It was February 2017. The day before Hong called Ahn, two young women smeared a nerve agent on the face of Kim Jong Nam, the half brother of North Korea’s leader, at the airport in Kuala Lumpur. Jong Nam had lived outside of the country for years and hadn’t shown any signs of wanting to contest his half brother’s claim to rule the country, but North Korean agents recruited the women and oversaw the assassination nonetheless.

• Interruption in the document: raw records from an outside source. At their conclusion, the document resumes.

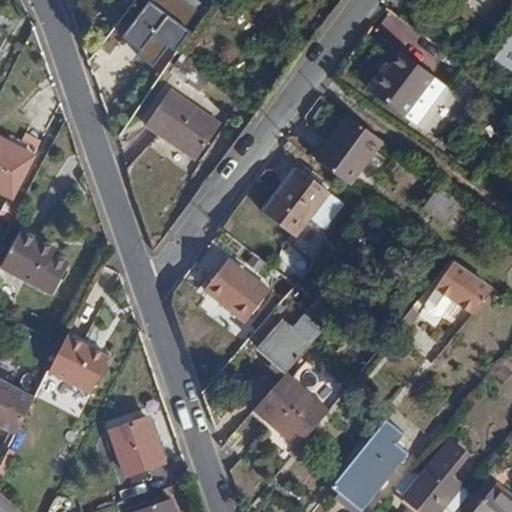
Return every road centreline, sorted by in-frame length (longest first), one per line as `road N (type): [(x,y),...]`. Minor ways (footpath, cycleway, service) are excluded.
road 1 (residential): [(361,0),(181,245),(141,282)]
road 2 (residential): [(44,0),(69,50),(141,282)]
road 3 (residential): [(141,282),(217,511)]
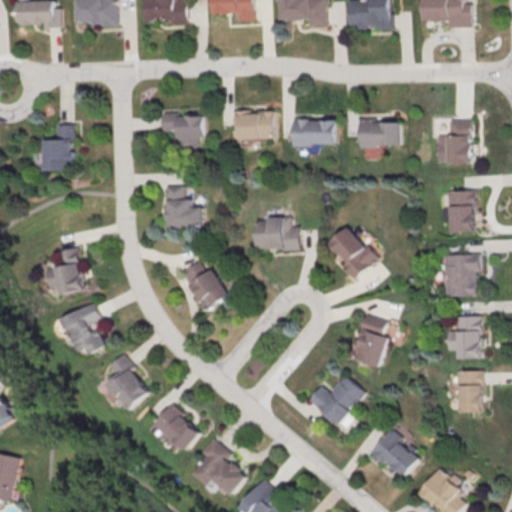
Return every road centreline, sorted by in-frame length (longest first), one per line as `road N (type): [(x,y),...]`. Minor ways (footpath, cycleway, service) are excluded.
road 1 (residential): [(120,72),(127,241),(153,314),(376,511)]
road 2 (residential): [(120,72),(511,71)]
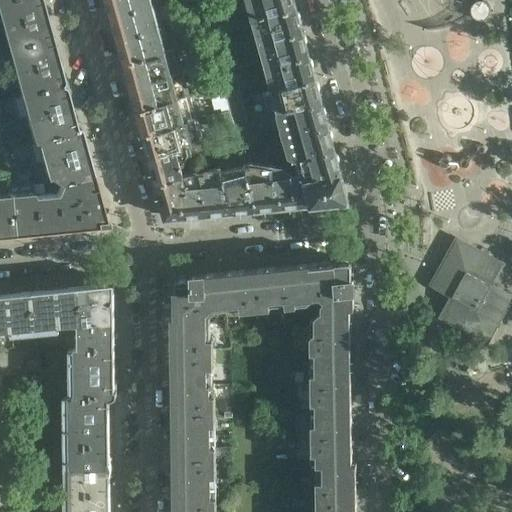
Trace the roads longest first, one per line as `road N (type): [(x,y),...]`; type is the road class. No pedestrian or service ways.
road 1 (residential): [(371,232),(383,511)]
road 2 (residential): [(79,0),(149,254)]
road 3 (residential): [(149,254),(151,511)]
road 4 (residential): [(371,232),(358,129),(323,0)]
road 5 (residential): [(149,254),(371,232)]
road 6 (residential): [(0,266),(149,254)]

After Jong Nam was killed, his son Kim Han Sol had contacted Hong for help, telling him that their usual police guard in Macau had disappeared and they feared for their safety, Hong told Ahn, according to Ahn. With his father gone, Han Sol was the only one from that bloodline who could legitimately claim to be descended from Kim Il Sung and Kim Jong Il. Hong told them to get to Taiwan, relatively neutral ground, while he sorted out a country to offer them asylum. And he asked Ahn to buy their tickets and meet them there as an escort. Ahn caught the next flight to Taipei.
Arriving from Macau, Han Sol greeted Ahn in the airport with the codename “Steve.” Ahn brought them to a lounge. He spoke softly to Han Sol’s mother in Korean and gave his iPad to Han Sol’s teenage sister to watch Netflix.
Finally, word came through that the Netherlands would grant them asylum. Ahn bought another round of tickets on his credit card and took the family to the gate, but they were prevented from boarding by an airport official who was alarmed to see their North Korean passports.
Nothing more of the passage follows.